Sebelumnya, Pilkada Dharmasraya diprediksi akan menuju kotak kosong karena pasangan Annisa-Leli mendapat rekomendasi dari banyak partai politik. Namun, situasi berubah setelah putusan MK.

“Ada operasi senyap tokoh muda pro demokrasi yang sedang bekerja. Semoga berhasil meraih partai politik sesuai putusan MK RI,” kata Iwan, warga Pulau Punjung, Jumat pagi.

Nama Sutan David Melko dan Pandong Spendra disebut-sebut sebagai pasangan calon yang akan maju. “Kedua tokoh ini tengah bekerja untuk menggagalkan skenario kota kosong,” ungkap Adrian Toaik Tuswandi.

David Melko merupakan pengusaha muda dan kader Osman Sapta di Sumbar.
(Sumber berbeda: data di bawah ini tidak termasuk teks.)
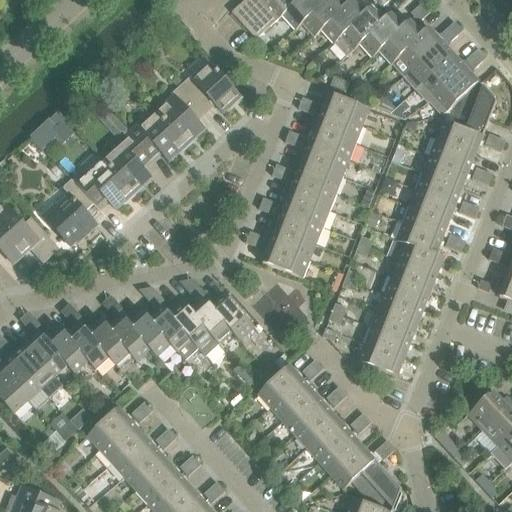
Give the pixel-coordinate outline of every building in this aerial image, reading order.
[(256,43),(282,19),(281,17),(299,0),(247,0),(231,16),(256,43)] [(295,33),(301,27),(325,5),(324,4),(320,0),(299,0),(281,17),(282,19),(295,33)] [(313,41),(322,33),(321,33),(344,11),(344,10),(334,0),(328,0),(324,4),(325,5),(301,27),(313,41)] [(379,10),(385,4),(381,0),(374,0),(372,2),(379,10)] [(321,33),(322,33),(334,47),(340,41),(339,40),(363,18),(362,17),(350,4),(344,10),(344,11),(321,33)] [(423,5),(417,10),(424,19),(430,13),(423,5)] [(345,60),(359,48),(358,47),(383,24),(370,10),(362,17),(363,18),(339,40),(340,41),(334,47),(345,60)] [(417,24),(424,19),(417,10),(410,16),(417,24)] [(371,61),(379,54),(379,53),(403,31),(402,30),(390,17),(383,24),(358,47),(359,48),(371,61)] [(408,24),(402,30),(403,31),(379,53),(379,54),(390,66),(421,38),(420,38),(408,24)] [(454,25),(447,30),(455,39),(461,33),(454,25)] [(449,44),(455,39),(447,30),(441,35),(449,44)] [(402,80),(404,79),(409,73),(439,45),(427,32),(420,38),(421,38),(390,66),(402,80)] [(404,79),(416,92),(451,59),(439,45),(409,73),(404,79)] [(477,51),(471,57),(479,66),(485,60),(477,51)] [(473,71),(479,66),(471,57),(465,62),(473,71)] [(427,105),(429,104),(463,73),(451,59),(416,92),(427,105)] [(190,79),(180,88),(204,115),(213,106),(222,115),(240,99),(210,67),(193,82),(190,79)] [(446,115),(459,104),(458,104),(476,87),(463,73),(429,104),(442,119),(446,115)] [(342,93),(345,85),(333,80),(330,88),(342,93)] [(363,89),(355,86),(348,101),(351,102),(363,89)] [(461,105),(451,128),(482,141),(482,140),(481,139),(494,107),(476,87),(458,104),(459,104),(461,105)] [(196,122),(204,115),(180,88),(171,96),(174,99),(156,115),(186,148),(204,131),(196,122)] [(328,97),(321,115),(360,131),(367,113),(328,97)] [(302,101),(300,107),(315,113),(318,107),(302,101)] [(313,118),(315,113),(300,107),(298,112),(313,118)] [(390,116),(390,117),(403,122),(404,122),(405,121),(401,117),(403,115),(397,110),(390,116)] [(57,114),(49,122),(56,130),(59,127),(62,124),(66,129),(73,136),(76,134),(57,114)] [(168,164),(186,148),(156,115),(140,130),(137,127),(127,136),(151,162),(160,154),(168,164)] [(321,115),(314,132),(353,148),(360,131),(321,115)] [(56,130),(51,135),(62,147),(73,136),(66,129),(62,124),(59,127),(56,130)] [(442,124),(435,143),(475,158),(482,141),(451,128),(442,124)] [(314,132),(307,149),(347,164),(353,148),(314,132)] [(289,134),(286,141),(302,147),(304,140),(289,134)] [(142,171),(151,162),(127,136),(117,145),(120,148),(103,163),(133,196),(150,179),(142,171)] [(489,138),(487,143),(502,149),(504,144),(489,138)] [(300,152),(302,147),(286,141),(285,146),(300,152)] [(435,143),(429,159),(469,175),(475,158),(435,143)] [(500,155),(502,149),(487,143),(484,148),(500,155)] [(307,149),(301,166),(340,181),(347,164),(307,149)] [(399,166),(404,154),(396,151),(391,163),(399,166)] [(382,168),(384,161),(375,158),(372,165),(382,168)] [(429,159),(422,176),(462,192),(469,175),(429,159)] [(83,175),(74,184),(94,206),(98,211),(107,202),(115,211),(133,196),(103,163),(87,178),(83,175)] [(301,166),(294,183),(334,198),(340,181),(301,166)] [(276,168),(273,174),(288,180),(291,174),(276,168)] [(475,171),(473,177),(489,183),(491,178),(475,171)] [(287,185),(288,180),(273,174),(271,179),(287,185)] [(422,176),(416,193),(456,208),(462,192),(422,176)] [(486,188),(489,183),(473,177),(471,182),(486,188)] [(85,214),(94,206),(74,184),(71,181),(62,189),(70,198),(58,210),(55,207),(42,218),(70,249),(82,238),(84,240),(97,228),(85,214)] [(294,183),(288,200),(327,215),(334,198),(294,183)] [(374,193),(367,191),(361,207),(367,210),(374,193)] [(416,193),(409,209),(449,225),(456,208),(416,193)] [(288,200),(281,216),(320,232),(327,215),(288,200)] [(263,201),(260,208),(275,214),(278,207),(263,201)] [(462,205),(460,210),(475,216),(477,211),(462,205)] [(0,259),(3,256),(12,266),(29,252),(43,266),(59,251),(31,220),(23,227),(6,208),(0,213),(0,259)] [(274,219),(275,214),(260,208),(258,213),(274,219)] [(409,209),(403,225),(443,241),(449,225),(409,209)] [(473,222),(475,216),(460,210),(458,216),(473,222)] [(379,219),(371,215),(366,227),(375,230),(379,219)] [(281,216),(274,233),(314,249),(320,232),(281,216)] [(501,229),(510,232),(511,226),(511,220),(505,218),(501,229)] [(395,245),(403,247),(435,260),(436,258),(443,241),(403,225),(395,245)] [(274,233),(268,249),(307,265),(314,249),(274,233)] [(250,236),(247,241),(262,247),(264,241),(250,236)] [(449,239),(448,243),(463,248),(464,245),(449,239)] [(361,240),(358,248),(369,253),(373,244),(361,240)] [(259,253),(262,247),(247,241),(245,247),(259,253)] [(460,255),(463,248),(448,243),(445,249),(460,255)] [(443,260),(436,258),(435,260),(403,247),(396,263),(436,279),(443,260)] [(366,260),(369,253),(358,248),(355,255),(366,260)] [(301,282),(307,265),(268,249),(261,267),(301,282)] [(488,263),(496,266),(500,255),(492,252),(488,263)] [(507,258),(500,255),(496,266),(503,268),(507,258)] [(396,263),(390,280),(429,296),(436,279),(396,263)] [(348,274),(345,282),(356,287),(359,278),(348,274)] [(390,280),(383,297),(422,313),(429,296),(390,280)] [(178,285),(190,297),(198,288),(192,282),(178,285)] [(353,294),(356,287),(345,282),(342,289),(353,294)] [(511,284),(505,282),(498,300),(511,305),(511,284)] [(487,295),(491,287),(480,283),(477,291),(487,295)] [(204,294),(198,288),(190,297),(195,302),(199,298),(203,303),(204,302),(212,311),(211,311),(231,334),(231,335),(238,343),(253,330),(225,299),(218,305),(206,292),(204,294)] [(137,293),(149,305),(158,297),(151,290),(137,293)] [(288,296),(274,308),(284,319),(298,307),(288,296)] [(163,303),(158,297),(149,305),(154,311),(160,306),(163,303)] [(383,297),(376,314),(416,330),(422,313),(383,297)] [(201,305),(191,314),(190,315),(218,346),(231,335),(231,334),(211,311),(212,311),(204,302),(203,303),(199,298),(195,302),(197,301),(201,305)] [(101,308),(107,314),(116,305),(110,299),(101,308)] [(122,311),(116,305),(107,314),(112,320),(122,311)] [(60,315),(66,322),(75,313),(69,306),(60,315)] [(183,363),(197,351),(190,343),(191,343),(170,320),(171,319),(160,306),(154,311),(158,315),(150,322),(149,323),(170,346),(169,347),(183,363)] [(185,307),(171,319),(170,320),(191,343),(190,343),(197,351),(204,359),(218,346),(190,315),(191,314),(185,307)] [(334,307),(331,316),(341,320),(345,312),(334,307)] [(81,320),(75,313),(66,322),(72,328),(81,320)] [(376,314),(370,331),(409,347),(416,330),(376,314)] [(19,323),(25,329),(34,321),(28,315),(19,323)] [(143,315),(130,327),(128,328),(150,351),(149,352),(155,359),(169,347),(170,346),(149,323),(150,322),(143,315)] [(339,327),(341,320),(331,316),(328,323),(339,327)] [(122,319),(109,331),(108,333),(128,355),(128,356),(135,364),(149,352),(150,351),(128,328),(130,327),(122,319)] [(40,327),(34,321),(25,329),(30,336),(40,327)] [(101,323),(88,335),(87,336),(107,359),(106,361),(113,369),(128,356),(128,355),(108,333),(109,331),(101,323)] [(81,327),(68,339),(67,340),(87,362),(86,364),(94,372),(106,361),(107,359),(87,336),(88,335),(81,327)] [(61,331),(47,343),(46,344),(67,367),(66,368),(73,376),(86,364),(87,362),(67,340),(68,339),(61,331)] [(370,331),(363,348),(403,363),(409,347),(370,331)] [(332,344),(335,336),(325,332),(322,340),(332,344)] [(40,335),(26,348),(54,379),(66,368),(67,367),(46,344),(47,343),(40,335)] [(13,351),(6,345),(0,350),(0,356),(3,360),(13,351)] [(53,380),(54,379),(26,348),(12,360),(40,392),(48,401),(62,388),(53,380)] [(357,365),(396,380),(403,363),(363,348),(357,365)] [(290,362),(284,356),(273,366),(279,372),(290,362)] [(12,360),(0,370),(0,373),(27,403),(40,392),(12,360)] [(301,375),(305,379),(317,367),(314,363),(301,375)] [(309,383),(322,372),(317,367),(305,379),(309,383)] [(273,377),(277,374),(272,368),(268,372),(273,377)] [(257,397),(270,411),(300,383),(287,370),(275,381),(265,390),(257,397)] [(266,371),(256,380),(265,390),(275,381),(273,378),(266,371)] [(0,401),(13,416),(27,403),(0,373),(0,401)] [(258,385),(254,381),(250,385),(254,389),(258,385)] [(270,411),(282,424),(312,397),(300,383),(270,411)] [(196,385),(180,394),(198,426),(214,417),(196,385)] [(326,402),(329,406),(342,394),(338,391),(326,402)] [(236,394),(227,402),(233,409),(242,401),(236,394)] [(333,410),(346,399),(342,394),(329,406),(333,410)] [(467,417),(483,434),(511,407),(504,399),(500,403),(492,395),(467,417)] [(107,398),(103,397),(100,401),(104,406),(110,401),(107,398)] [(282,424),(294,438),(324,410),(312,397),(282,424)] [(130,417),(134,421),(147,409),(143,405),(130,417)] [(511,416),(511,407),(483,434),(497,449),(511,435),(511,417),(511,416)] [(55,452),(92,419),(83,409),(70,421),(63,413),(44,430),(51,437),(45,442),(55,452)] [(138,426),(152,414),(147,409),(134,421),(138,426)] [(294,438),(306,451),(336,424),(324,410),(294,438)] [(86,440),(98,454),(129,426),(116,412),(86,440)] [(350,428),(354,432),(366,422),(362,417),(350,428)] [(357,436),(369,425),(366,422),(354,432),(357,436)] [(306,451),(318,465),(348,437),(336,424),(306,451)] [(98,454),(110,467),(141,439),(129,426),(98,454)] [(154,444),(158,448),(171,435),(168,431),(154,444)] [(162,453),(176,440),(171,435),(158,448),(162,453)] [(505,471),(511,465),(511,464),(511,435),(497,449),(490,456),(505,471)] [(318,465),(331,478),(361,451),(348,437),(318,465)] [(110,467),(122,480),(153,452),(141,439),(110,467)] [(374,455),(378,459),(390,448),(386,444),(374,455)] [(445,451),(454,460),(460,455),(451,446),(445,451)] [(382,463),(394,452),(390,448),(378,459),(382,463)] [(343,492),(350,486),(372,464),(361,451),(331,478),(343,492)] [(122,480),(134,493),(165,466),(153,452),(122,480)] [(467,463),(460,455),(454,460),(461,468),(467,463)] [(179,471),(182,474),(195,462),(192,458),(179,471)] [(187,479),(200,467),(195,462),(182,474),(187,479)] [(350,486),(367,505),(366,508),(376,511),(392,511),(399,494),(372,464),(350,486)] [(134,493),(146,507),(177,479),(165,466),(134,493)] [(475,483),(483,492),(489,486),(481,478),(475,483)] [(146,507),(151,511),(166,511),(189,492),(177,479),(146,507)] [(203,498),(206,501),(219,488),(216,485),(203,498)] [(497,495),(489,486),(483,492),(491,500),(497,495)] [(78,487),(73,492),(77,497),(82,492),(78,487)] [(211,506),(224,494),(219,488),(206,501),(211,506)] [(12,498),(6,511),(55,511),(59,504),(22,489),(17,500),(12,498)] [(166,511),(193,511),(201,505),(189,492),(166,511)] [(82,503),(87,499),(82,494),(77,498),(82,503)] [(351,502),(346,511),(376,511),(366,508),(351,502)]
Sementara Pandong Spendra dikenal sebagai mantan aktivis mahasiswa dan Direktur Saksi Partai NasDem pada Pemilu 2024.

Menurut pengamat elektoral Sumbar, Ketua Tim Pilkada JPS, Zondra Pajok, masih ada dua partai politik, yaitu Hanura dan Nasdem, yang memiliki peluang mengusung David dan Pandong.

“Berdasarkan putusan MK, suara dua partai ini mencukupi untuk mengusung pasangan calon kedua dan menyelamatkan demokrasi di Dharmasraya,” jelas Pajok.

Jika David dan Pandong diusung oleh Hanura dan Nasdem, situasi politik di Dharmasraya diprediksi akan berubah. “Dukungan elektoral akar rumput kepada David dan Pandong akan sulit dibendung,” kata Alvian, warga Dharmasraya yang merantau di Jakarta.